● **JOB ITEM A**: Retype the chart interpretation entries below, line for line, without the pictures.

● **TEXT BLOCK**:

++++++++

Powering your gadgets generally seems like a necessary evil. To help with this [Felipe La Rotta] made a really nice bench power supply using a PC power supply and a LM317 adjustable voltage regulator. PC power supplies are an example of a switched power supply(more on that later). The LM317 is a type of linear voltage regulator that allows for adjusting the output voltage by varying some resistors. Whats the best way to power your circuits? well that depends…
Usually the first step for powering your product is batteries, they are easy, cheap, and can be strung together to get a voltage close enough to what you need (hey sometimes it doesn’t really matter that much). But What do you do when your super picky sensor only accepts 3.3V? A quick and dirty voltage divider will bring the battery voltage down to 3.3V.
Unfortunately the more the sensor pulls on the divider the farther from 3.3V it will be. This is the basic principle of load regulation. The general idea is that the more current you need the farther off your voltage will be. Well what if there was a buffer in there so that the circuit doesn’t affect the voltage divider at all. Maybe something like this.
But then after a day or so the sensor isn’t sensing very accurately. The voltage going into the sensor is now only 2.8V. This is the second problem with a voltage divider; it’s sensitive to the supply voltage. This is called line regulation. Basically as your battery voltage drops so will your output voltage. What would be useful is a voltage that doesn’t change, that way the output could be based on that. Here is where the Zener diode comes in. The voltage across a Zener is set when it’s made and it varies very little with respect to current (after it gets into breakdown). So now the Zener can be used as a reference, and then the OP-AMP buffers that to the output.

++++++++

● **Chart interpretation exercises**:
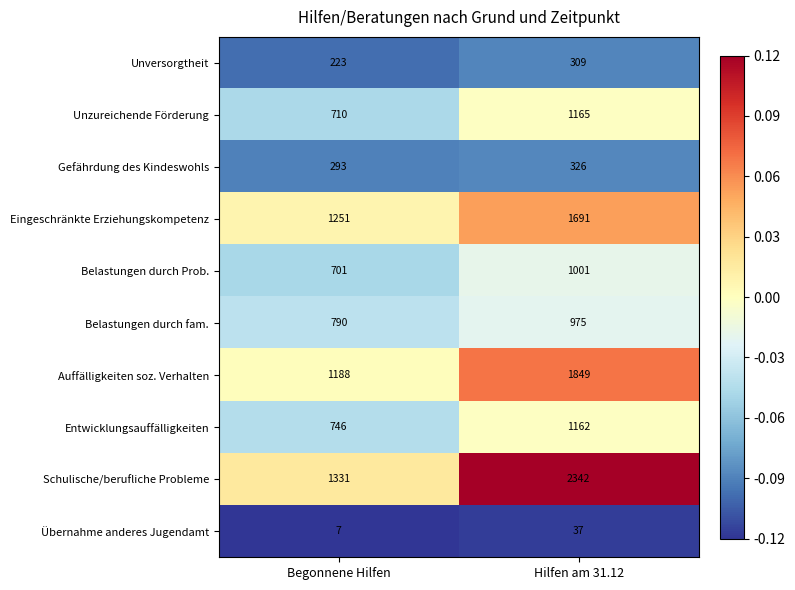

At which category does the chart reach its peak across all series?

Hilfen am 31.12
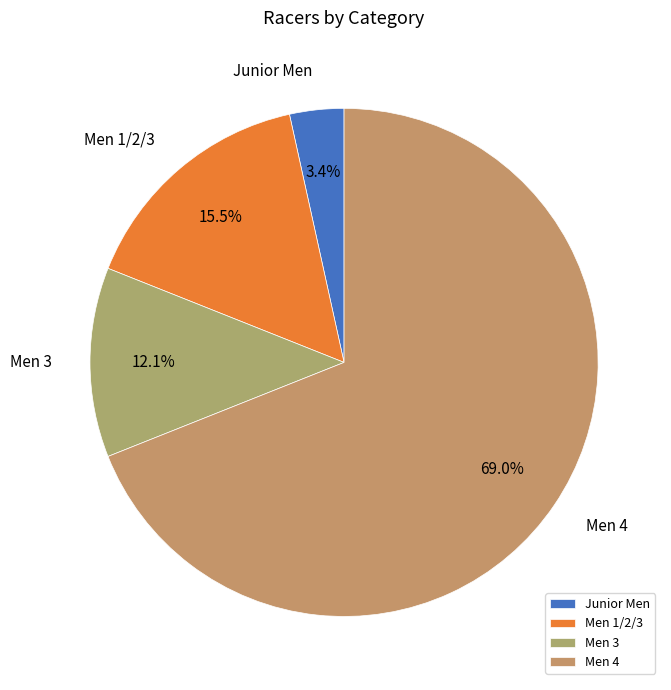

True or false: Men 4 accounts for 69% of the total.

True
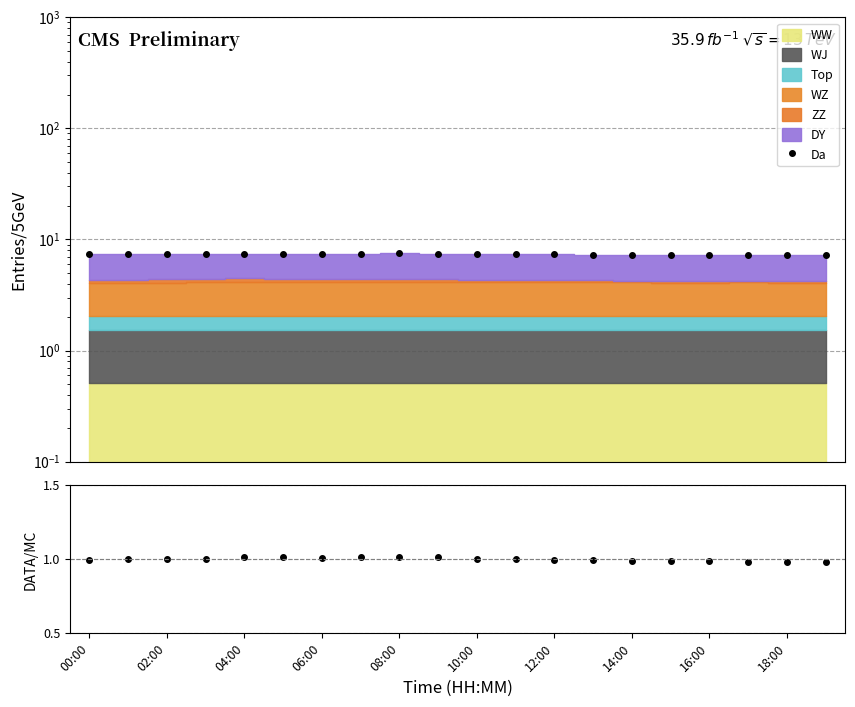

How many interior local valleys does the Da series have?

3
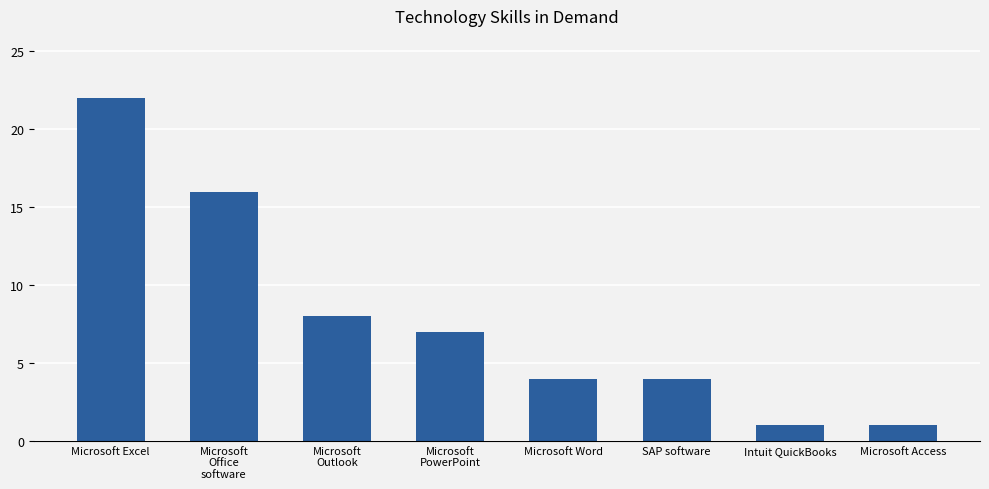

The chart shows a value of 1 at Microsoft Access. True or false?

True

++++++++

● **JOB ITEM B**: List every electronic component the power supply text names, apart from the sensor being powered.

● **WRITTEN SOLUTION A**:
At which category does the chart reach its peak across all series?

Hilfen am 31.12

True or false: Men 4 accounts for 69% of the total.

True

How many interior local valleys does the Da series have?

3

The chart shows a value of 1 at Microsoft Access. True or false?

True

● **WRITTEN SOLUTION B**:
- PC power supply
- LM317 adjustable voltage regulator
- resistors
- batteries
- voltage divider
- Zener diode
- OP-AMP